Because it’s a $9 billion industry in the state, the vision for agriculture at Mississippi State University is no joke.

The main topics of conversation centered around AI data, federal funding for AI in the South, intellectual property as it pertains to AI in agriculture and the need to encourage students to study AI, shared Katie Miglicaccio, who helped host and attended the event.

To read more about the key takeaways from the inaugural convention, visit University of Florida’s blog here.

What’s Happening in AI Tech Right Now at Southeastern Universities?

Universities have begun to take the next steps toward creating a harmonious industry between AI and agriculture with new tools on the rise.

One such new AI tool, Agroview, was invented by UF/IFAS agricultural engineer Yiannis Ampatzidis with the purpose of providing data for growers such as tree canopy size and height and the number of trees on their farm.

AgroSense, another AI technology coined by Ampatzidis, programs tree-crop sprayers to shower pesticide on specific areas including existing trees and excluding poles, pumps and dead trees.

The University of Alabama is embracing AI technology as well with professor of engineering Hamid Moradkhani’s use of machine learning to help create a clearer relationship between tropical storms and agricultural damage.

Multiple universities are taking the plunge to dedicate funds and resources to AI. Mississippi State University scientists were granted a $500,000 federal grant and the University of Florida recently announced the creation of their Artificial Intelligence Academic Initiative Center located on campus, as well as their plan to hire over 100 AI faculty in 2022, said UF associate dean for research Damian Adams. 

“We have a tremendous mechanism for joining hands in AI research across the southeast.
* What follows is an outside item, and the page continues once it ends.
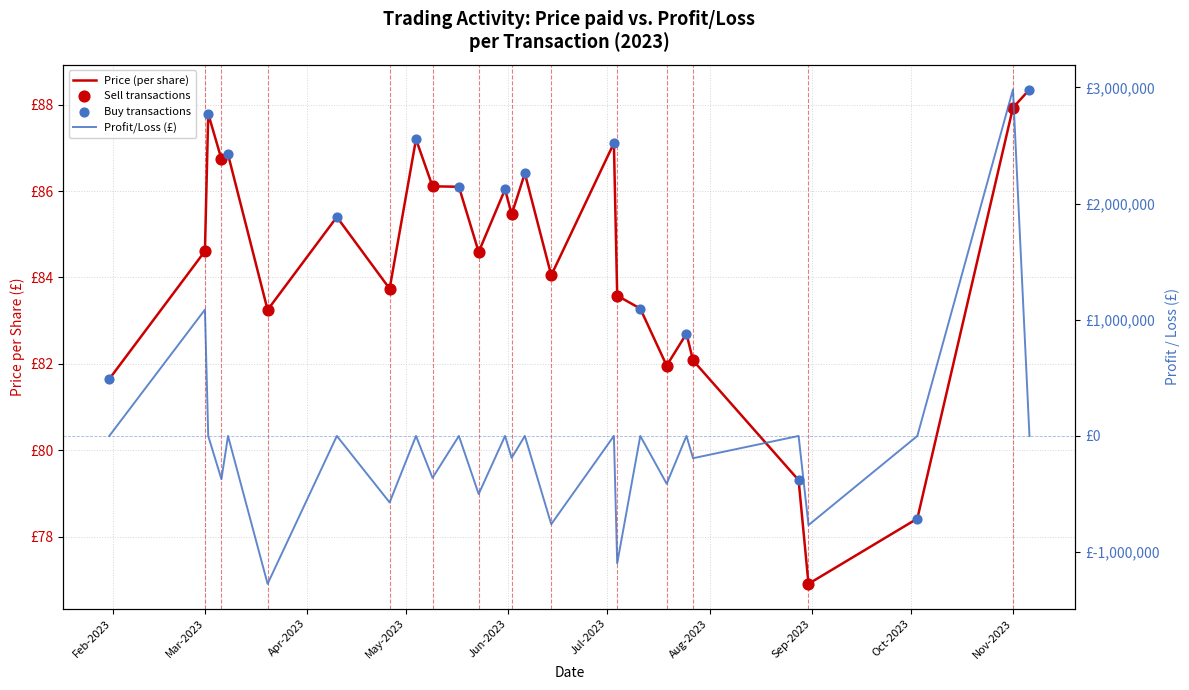

At which category is the sum across all series the highest?

Nov-2023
We’re stronger as a whole. I think we’re heading in the right direction just by being here at this conference” Adams explained.

University of Florida was also gifted HiPerGator, a supercomputer said to be one of the quickest in the world, by Chris Malachowsky and NVIDIA.

“AI and data science are changing the way we think about small tasks and big questions” stated Dr. Joseph Glover, Provost and Senior Vice President for Academic Affairs at the University of Florida.